Se référant à la nomination au Conseil de sécurité nationale du professeur Charles Kupchan, auteur du livre No One’s World dans lequel il déclara à brûle-pourpoint que les États-Unis aspiraient à un niveau d’hégémonie mondiale pour lequel ils n’avaient ni les ressources ni la volonté politique, les plus anxieux parmi les alliés de l’Amérique soupçonnent l’administration Obama de déjà pratiquer subrepticement une politique d’offshore balancing, et il est douteux que l’élection de Donald Trump les rassure sur ce point. Alors que le budget militaire des États-Unis dépassait encore celui du reste du monde sous l’administration Clinton, il ne représente, sous Obama, plus que 40% des dépenses militaires mondiales.

Le pari hasardeux de l’Europe

Le sort du Moyen-Orient pendant les années Obama exemplifie, selon Rachman, un aspect beaucoup plus important de l’orientalisation du monde. Le déclin relatif de l’Amérique fait partie d’un phénomène plus large, celui du déclin de la puissance de l’Occident dans son entièreté. Ayant du mal à supporter les charges de son rôle d’unique superpuissance, l’Amérique s’est tournée vers l’autre côté de l’Atlantique et elle a bien dû constater que les puissances européennes souffraient d’un déclin précipité sur la scène politique mondiale.

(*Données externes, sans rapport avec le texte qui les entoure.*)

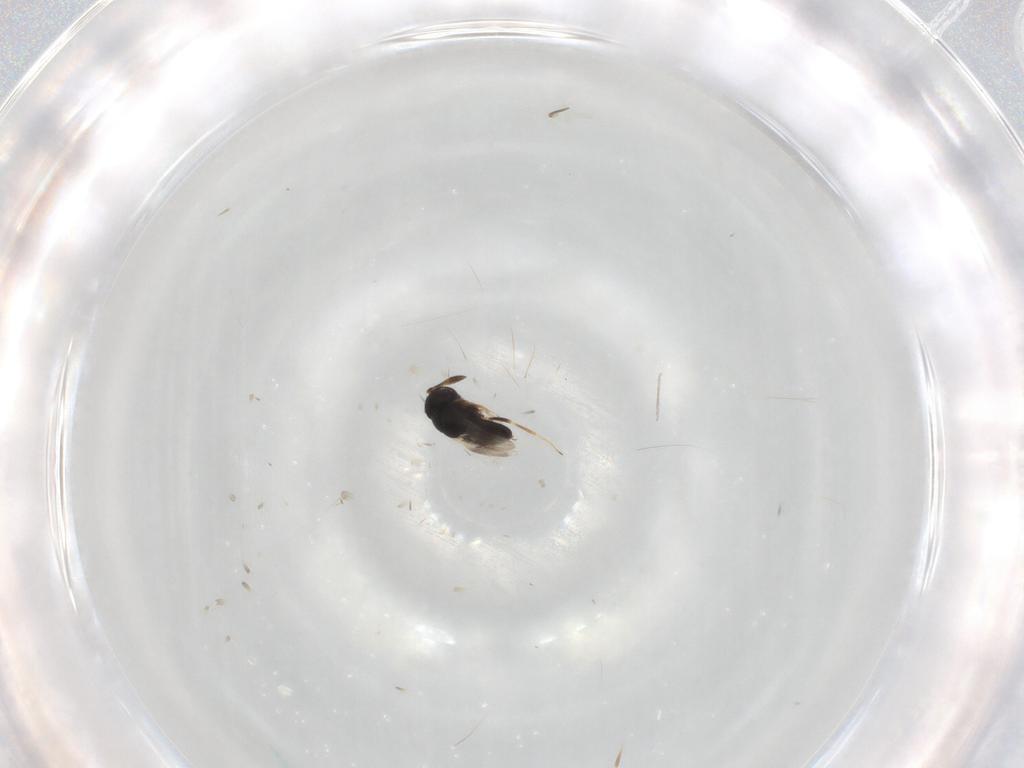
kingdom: Animalia
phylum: Arthropoda
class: Insecta
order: Hymenoptera
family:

« Le processus d’orientalisation du monde entraîne le fait que l’Europe est de plus en plus vulnérable à des tendances économiques, politiques et sociales dans le reste du monde qu’elle ne peut contrôler et qui en menacent la stabilité, la prospérité, voire même la paix »,

écrit Rachman. Relevant que l’Europe était aux prises avec d’inextricables difficultés liées à sa faible croissance et un niveau de chômage élevé depuis bien avant la crise de 2008, il poursuit :

« Consciemment ou inconsciemment les Européens ont fait un pari avec leur sécurité. Ployant sous leurs dépenses d’État-providence, ils ont choisi de se désarmer. Pour autant que l’environnement immédiat du continent demeure pacifique, ce désengagement peut ne pas constituer un problème. Mais avec une Russie en colère à l’est, une Amérique en pleine introspection à l’ouest et un Moyen-Orient dans la tourmente au sud, les nations européennes risquent de découvrir que leur pari a échoué, sans encore en mesurer toutes les dangereuses conséquences. »

Dans Easternisation – War and Peace in the Asian Century, Gideon Rachman propose un panorama détaillé et complet du monde d’aujourd’hui et une vision géopolitique éclairée de celui de demain, loin des idées reçues et sans parti pris. Cet ouvrage à l’écriture allègre et caustique de l’un des journalistes les plus renommés au monde dans le domaine des Affaires étrangères se présente comme une référence incontournable pour toute personne qui s’interroge sur l’état du monde et sur son devenir.